With honesty and introspection, Marcel reflected on how life, love, and loss have shaped the man he is today.
On ‘Life’s Subtle Signals’
Much of the conversation centered around purpose, sacrifice, and listening to life’s subtle signals. “I think that you really have to pay attention to the signs of life,” Marcel said. “Because as much as we need to make money, we are not necessarily on this Earth for that sole purpose, you know what I mean?” While he acknowledged his ambitions, adding, “that is not me saying at all I’m not trying to ball out,” he emphasized that fulfillment goes deeper.
“We are here to be happy. We are here [to] fulfill a purpose that we are put on here for.”
On Passion vs. Survival
Adrian spoke candidly about the tension between passion and survival, describing how hardship can sometimes point us away from misaligned paths. “If you find it’s constantly hurting you… that’s telling you something. That’s telling you that you’re going outside of your purpose.”
Marcel’s path hasn’t been without detours. A promising athlete in his youth, he recalled, “Early on in my career, I was still doing sports… I was good… I had a scholarship.” An injury changed everything. “My femur broke. Hence why I always say, you know, I’m gonna keep you hip like a femur.” After the injury, he pivoted to explore other careers, including teaching and corporate jobs.

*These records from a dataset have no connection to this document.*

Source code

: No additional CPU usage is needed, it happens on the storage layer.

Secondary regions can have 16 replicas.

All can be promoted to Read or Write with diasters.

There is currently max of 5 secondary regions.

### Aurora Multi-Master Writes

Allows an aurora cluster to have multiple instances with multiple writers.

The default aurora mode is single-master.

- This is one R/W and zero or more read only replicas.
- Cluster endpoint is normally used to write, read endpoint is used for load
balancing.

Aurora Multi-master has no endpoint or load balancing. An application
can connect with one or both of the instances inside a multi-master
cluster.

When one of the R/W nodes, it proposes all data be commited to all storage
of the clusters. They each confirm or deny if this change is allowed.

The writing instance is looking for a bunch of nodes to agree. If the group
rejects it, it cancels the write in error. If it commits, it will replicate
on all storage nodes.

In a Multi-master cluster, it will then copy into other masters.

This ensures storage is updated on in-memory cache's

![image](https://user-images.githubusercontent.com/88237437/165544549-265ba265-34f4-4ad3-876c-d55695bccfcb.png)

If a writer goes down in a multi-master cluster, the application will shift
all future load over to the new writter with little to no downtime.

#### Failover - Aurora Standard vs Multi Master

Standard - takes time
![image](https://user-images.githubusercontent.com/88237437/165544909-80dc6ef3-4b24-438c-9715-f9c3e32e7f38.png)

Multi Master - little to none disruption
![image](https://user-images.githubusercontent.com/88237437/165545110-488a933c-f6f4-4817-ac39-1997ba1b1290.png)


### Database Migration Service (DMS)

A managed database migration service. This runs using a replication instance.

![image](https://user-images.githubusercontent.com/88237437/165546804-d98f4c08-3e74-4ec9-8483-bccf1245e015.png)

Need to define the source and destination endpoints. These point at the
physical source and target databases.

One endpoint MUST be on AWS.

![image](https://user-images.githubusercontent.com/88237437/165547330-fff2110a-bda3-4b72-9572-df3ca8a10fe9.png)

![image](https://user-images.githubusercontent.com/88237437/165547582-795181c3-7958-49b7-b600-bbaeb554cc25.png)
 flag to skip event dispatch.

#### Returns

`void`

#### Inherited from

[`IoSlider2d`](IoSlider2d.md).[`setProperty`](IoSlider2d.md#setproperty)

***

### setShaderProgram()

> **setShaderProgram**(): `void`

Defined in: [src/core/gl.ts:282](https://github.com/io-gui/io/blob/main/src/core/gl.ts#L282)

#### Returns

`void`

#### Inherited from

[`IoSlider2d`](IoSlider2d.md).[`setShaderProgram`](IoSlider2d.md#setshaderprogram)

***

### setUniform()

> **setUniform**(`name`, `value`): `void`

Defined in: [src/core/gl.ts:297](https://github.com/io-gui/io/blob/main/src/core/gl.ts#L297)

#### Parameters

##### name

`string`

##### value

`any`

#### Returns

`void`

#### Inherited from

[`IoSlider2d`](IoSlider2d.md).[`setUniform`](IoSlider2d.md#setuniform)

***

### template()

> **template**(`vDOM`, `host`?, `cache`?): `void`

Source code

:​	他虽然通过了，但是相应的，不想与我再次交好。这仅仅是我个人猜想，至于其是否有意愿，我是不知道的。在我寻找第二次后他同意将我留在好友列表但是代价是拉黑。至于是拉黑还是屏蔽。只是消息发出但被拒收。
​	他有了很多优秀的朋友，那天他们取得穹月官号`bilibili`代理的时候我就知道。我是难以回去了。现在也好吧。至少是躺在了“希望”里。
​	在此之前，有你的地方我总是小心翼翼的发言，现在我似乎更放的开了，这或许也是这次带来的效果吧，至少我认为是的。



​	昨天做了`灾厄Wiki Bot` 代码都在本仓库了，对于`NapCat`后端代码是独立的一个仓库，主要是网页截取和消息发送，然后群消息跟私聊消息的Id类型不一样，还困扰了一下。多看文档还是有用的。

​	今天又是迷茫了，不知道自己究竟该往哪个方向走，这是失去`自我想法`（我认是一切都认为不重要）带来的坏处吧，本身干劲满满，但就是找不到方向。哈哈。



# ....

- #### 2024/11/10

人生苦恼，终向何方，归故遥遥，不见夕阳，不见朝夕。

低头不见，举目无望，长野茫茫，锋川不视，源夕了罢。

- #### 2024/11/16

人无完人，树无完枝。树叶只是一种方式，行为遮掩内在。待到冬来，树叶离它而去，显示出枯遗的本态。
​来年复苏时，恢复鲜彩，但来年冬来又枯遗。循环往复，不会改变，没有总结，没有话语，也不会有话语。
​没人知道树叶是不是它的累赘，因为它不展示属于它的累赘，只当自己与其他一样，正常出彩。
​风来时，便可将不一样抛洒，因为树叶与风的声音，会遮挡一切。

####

“It just did not get me—even with any success that happened in anything—those times, back then, I was so unhappy. And you know, to a different degree. Like not just like, ‘I really want to be a singer so that’s why I’m unhappy.’ Nah, it was like, it was not fulfilling me in any form or fashion.”
On Connection Between Pursuing Music & Fatherhood
He recalled performing old-school songs at age 12 to impress girls, then his father challenged him: “You can lie to these girls all you want, but you're really just lying to yourself. You ain't growing.” That push led him to the piano—and eventually, to his truth. “Music is my love,” Marcel affirmed. “I wouldn’t be a happy husband if I was here trying to do anything else just to appease her [his wife].”